L’illusione di Dio (2)

Il termine “fondamentalismo” emerse nei protestantesimo americano all’inizio del XX secolo dopo la pubblicazione di una serie di dodici libretti ad alta tiratura dal titolo I Fondamenti (1910-1915). Curati dal reverendo A.C. Dixon, questi libretti hanno rappresentato la posizione conservatrice di un influente gruppo di scrittori inglesi, americani e canadesi contro l’influenza sempre crescente dei teologi continentali europei come Albrecht Ritschl, Martin Rade e Adolf von Harnack. Essi contenevano un ampio riferimento all’evoluzione e includevano un contributo con il titolo caratteristico “La decadenza del Darwinismo”. Circa tre milioni di copie furono distribuite a pastori, evangelizzatori, missionari, studenti di teologia e laici attivi in tutto il mondo di lingua inglese. I cinque principi fondamentali professati in questi volumi sono l’inerranza della Bibbia, la nascita verginale, l’espiazione, la risurrezione, e la seconda venuta di Cristo (Schwarz 227).

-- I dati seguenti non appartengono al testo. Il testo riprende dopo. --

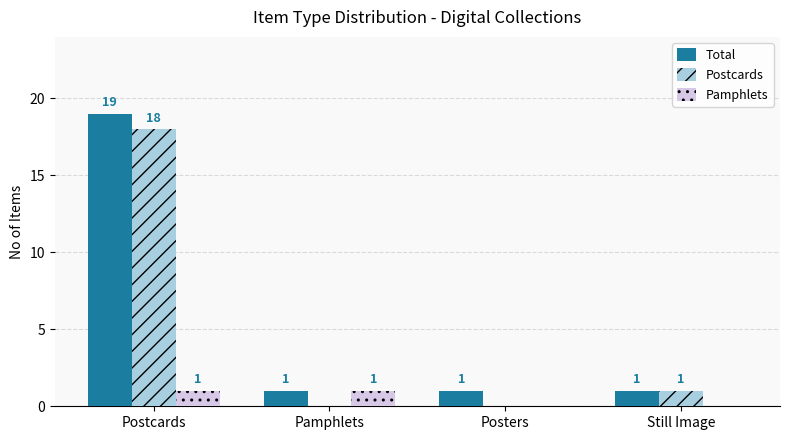

Which label corresponds to the largest value in the chart?

Postcards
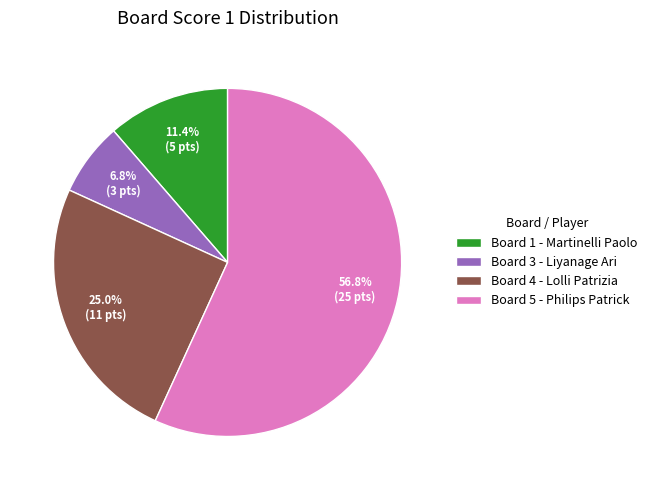

How many segments does this pie chart have?

4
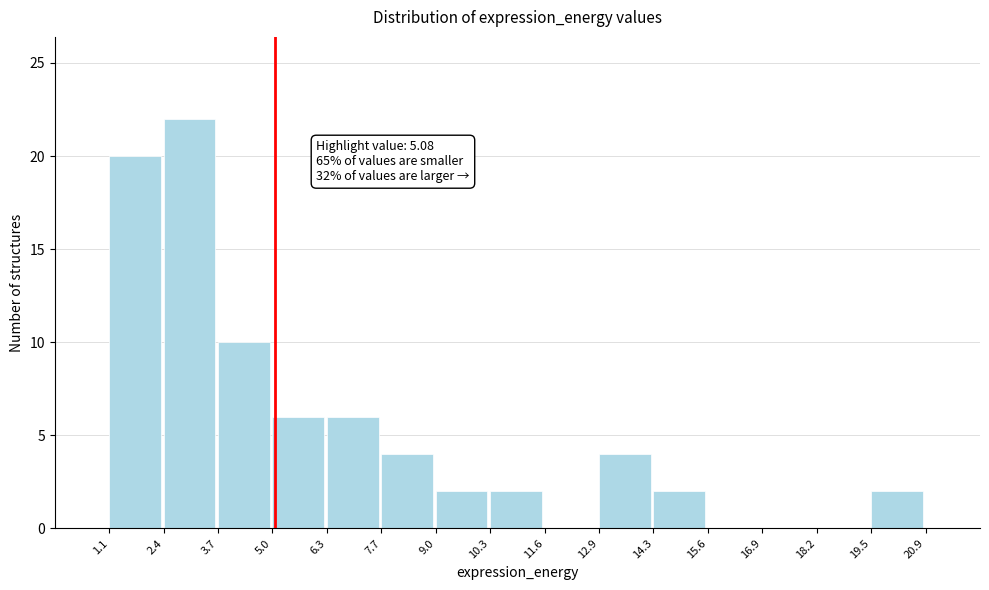

Over which range of the x-axis is the bar tallest?

2.4 to 3.7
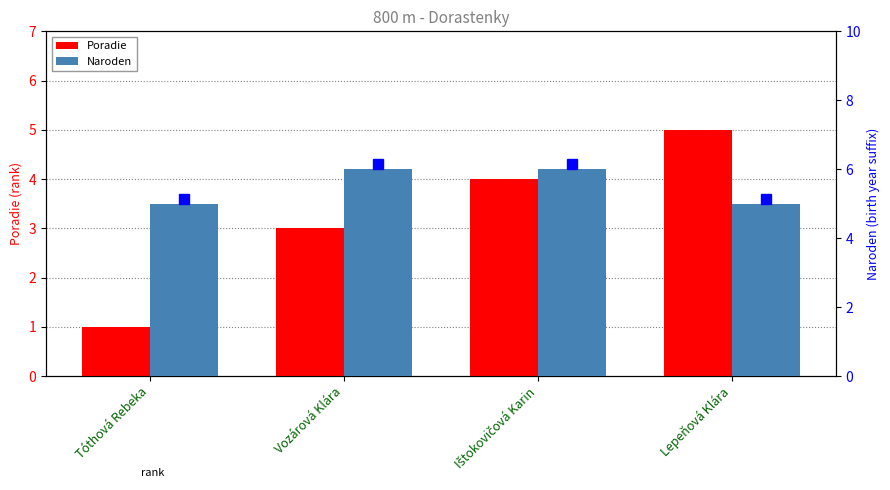

What value does the Poradie series have at Vozárová Klára?

3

Martin Riesebrodt, professore di sociologia della religione all’Università di Chicago, osserva che “fondamentalismo” è diventato un termine che oggi è usato anche per riferirsi ai movimenti di rinascita religiosa al di fuori della tradizione protestante, nell’Islam e nell’Ebraismo, nel Buddismo, nell’Induismo, nel Sikhismo, e perfino nel Confucianesimo. Egli osserva, tuttavia, che è anche diventato uno slogan usato per etichettare e delegittimare movimenti religiosi. Ciononostante, a causa dell’estensione empirica e della strumentalizzazione politica del concetto, Riesebrodt propone di trasformarlo in una categoria sociologica, con applicabilità potenzialmente universale (270):
Dal momento che tutti i concetti sono originati entro un ambiente storico e una lingua particolari, da cui essi vengono astratti, il concetto di “fondamentalismo” non è necessariamente “contaminato” o impregnato dalla sua origine protestante, anche se ci si deve prendere cura di eliminare consapevolmente le peculiarità cristiane, per trasformarlo in un concetto sociologico applicabile universalmente. (271)
Riesebrodt riconosce che i fondamentalismi hanno molto in comune, il che indica, secondo lui, la possibilità che tali movimenti emergano sotto l’impatto di processi di trasformazione della società simili (270). Egli concepisce il fondamentalismo, dunque, come un particolare tipo di movimento di risveglio religioso, che si pone come risposta a quei cambiamenti sociali che il fondamentalista percepisce come crisi: “In questi movimenti le persone tentano di ristrutturare i loro mondi di vita cognitivamente, emotivamente e praticamente, reinventare le proprie identità sociali, e riacquistare un senso di dignità, onore e rispetto “(271).